PAGE EXCERPT:
Pub Date: Monday, Jul 26, 2021
Author: Braxton D. Mitchell, PhD, MPH
Affiliation: Department of Medicine, University of Maryland School of Medicine
This is an exciting time for cardiovascular disease research. The sequencing of the human genome has ushered in a new era of genomic research, which during the last decade has led to new avenues for cardiovascular disease prevention and treatment. Results from large clinical population studies and GWAS are being translated into clinical practice to improve risk stratification, 1-4 identify responders and non-responders to pharmacologic agents, 5-7 and develop more personalized approaches to health care. 8 Numerous highly penetrant risk alleles have been identified that are currently being used for genetic testing of patients with presumed heritable forms of heart disease and their family members.9, 10
Regrettably, there are huge inequities in those likely to reap the benefits accruing from this new era of genomic medicine. As with other inequities in the health care system, non-European populations are being left out. A driving force in this inequity is that minority (or more specifically, non-European) populations are much less likely to participate in genomic research from which many translatable discoveries are made. In the U.S. ~ 40% of the population is of primarily non-European ancestry, and that proportion is only expected to increase. Globally, non-European ancestry populations make up 84% of the world’s population.11 Despite these numbers, only 22% of individuals included in genome-wide association studies (GWAS) are of non-European descent, according to an analysis of studies published through 2018.12 In recognition of this gap, a number of efforts have been made to increase genetic diversity and representation in GWAS studies across a range of non-EUR populations. These include the Human Heredity and Health in Africa (H3Africa) initiative, supported by NIH and the Wellcome Trust, and in the U.S., NIH-supported initiatives such as the All of Us Program and the Trans -Omics for Precision Medicine (TOPMed) Consortium.

EXTRACTED INFORMATION:
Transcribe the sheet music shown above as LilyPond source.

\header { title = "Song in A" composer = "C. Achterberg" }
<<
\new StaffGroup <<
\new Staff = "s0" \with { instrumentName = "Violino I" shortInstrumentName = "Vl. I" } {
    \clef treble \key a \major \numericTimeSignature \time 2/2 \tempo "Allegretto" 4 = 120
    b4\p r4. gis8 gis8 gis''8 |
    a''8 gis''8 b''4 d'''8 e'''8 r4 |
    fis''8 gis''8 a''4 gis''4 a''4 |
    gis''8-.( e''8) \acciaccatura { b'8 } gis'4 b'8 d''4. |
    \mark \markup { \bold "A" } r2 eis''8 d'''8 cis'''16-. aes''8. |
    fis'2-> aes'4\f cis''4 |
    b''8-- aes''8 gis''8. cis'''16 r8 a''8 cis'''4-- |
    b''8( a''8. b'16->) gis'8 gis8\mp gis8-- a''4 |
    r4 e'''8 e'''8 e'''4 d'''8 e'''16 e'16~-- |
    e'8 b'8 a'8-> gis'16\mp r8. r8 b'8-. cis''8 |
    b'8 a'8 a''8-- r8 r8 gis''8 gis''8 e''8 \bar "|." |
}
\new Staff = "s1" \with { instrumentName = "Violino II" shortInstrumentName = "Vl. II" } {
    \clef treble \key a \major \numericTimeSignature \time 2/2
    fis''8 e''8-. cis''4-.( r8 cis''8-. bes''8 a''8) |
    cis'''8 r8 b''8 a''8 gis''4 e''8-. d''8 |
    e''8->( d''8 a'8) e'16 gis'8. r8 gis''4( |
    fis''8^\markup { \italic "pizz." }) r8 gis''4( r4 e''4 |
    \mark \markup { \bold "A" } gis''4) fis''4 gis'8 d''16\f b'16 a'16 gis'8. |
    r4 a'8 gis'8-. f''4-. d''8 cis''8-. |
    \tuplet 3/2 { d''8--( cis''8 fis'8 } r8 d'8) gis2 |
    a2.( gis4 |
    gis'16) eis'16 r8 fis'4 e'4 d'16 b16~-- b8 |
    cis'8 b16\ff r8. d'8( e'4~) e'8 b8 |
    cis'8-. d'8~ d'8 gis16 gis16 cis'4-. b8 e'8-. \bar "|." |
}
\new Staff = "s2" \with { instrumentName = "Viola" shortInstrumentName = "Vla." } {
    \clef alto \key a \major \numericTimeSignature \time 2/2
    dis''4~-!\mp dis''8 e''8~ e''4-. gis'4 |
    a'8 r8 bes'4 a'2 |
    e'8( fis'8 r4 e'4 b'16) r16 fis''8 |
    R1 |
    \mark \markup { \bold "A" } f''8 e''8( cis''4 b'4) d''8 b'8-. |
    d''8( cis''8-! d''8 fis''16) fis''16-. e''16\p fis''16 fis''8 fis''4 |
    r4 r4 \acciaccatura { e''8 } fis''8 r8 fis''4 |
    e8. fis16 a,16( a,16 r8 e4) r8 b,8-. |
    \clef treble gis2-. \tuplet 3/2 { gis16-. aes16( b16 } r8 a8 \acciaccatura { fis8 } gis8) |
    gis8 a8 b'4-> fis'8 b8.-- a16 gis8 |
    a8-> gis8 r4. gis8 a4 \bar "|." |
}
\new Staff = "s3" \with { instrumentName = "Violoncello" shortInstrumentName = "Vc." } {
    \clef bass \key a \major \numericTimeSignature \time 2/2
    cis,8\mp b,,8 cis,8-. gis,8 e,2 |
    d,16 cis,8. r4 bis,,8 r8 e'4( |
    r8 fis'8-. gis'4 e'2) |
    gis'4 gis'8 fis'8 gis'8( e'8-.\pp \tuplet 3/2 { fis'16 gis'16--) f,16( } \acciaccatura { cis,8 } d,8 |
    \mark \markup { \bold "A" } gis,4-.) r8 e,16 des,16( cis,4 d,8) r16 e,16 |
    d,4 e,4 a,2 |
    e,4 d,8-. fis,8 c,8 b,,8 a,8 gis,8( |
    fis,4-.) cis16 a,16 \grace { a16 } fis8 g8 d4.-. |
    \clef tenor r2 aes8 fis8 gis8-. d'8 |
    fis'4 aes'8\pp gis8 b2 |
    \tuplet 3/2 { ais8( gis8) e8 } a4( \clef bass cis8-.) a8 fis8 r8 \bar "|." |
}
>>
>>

TASKS FOR THIS EXERCISE:
- a) In the essay on genomic research in cardiovascular disease, what share of individuals included in genome-wide association studies are of non-European descent?
- b) Write the next paragraph of the essay on genomic research in cardiovascular disease, picking up after its final sentence.

EXPECTED RESPONSES:
- a) Only 22%, according to an analysis of studies published through 2018.

- b)
The underrepresentation of minority populations in current genomic research leads to a significant European bias in terms of the composition of what variants are discovered. Because of differing population histories, many disease-causing and disease-associated variants present in Europeans may not be present in non-European populations or may be present at lower allele frequencies. Conversely, many disease-causing and disease-associated variants important in non-European populations may not be identifiable in European populations. As a result, it is well appreciated that polygenic risk scores (PRS), which are increasingly being used for risk stratification, significantly under-perform when applied to non-European populations because most have been generated based on GWAS results derived from European populations.11 Sound application of PRS requires well-powered GWAS within the ancestry group in which the PRS is to be applied.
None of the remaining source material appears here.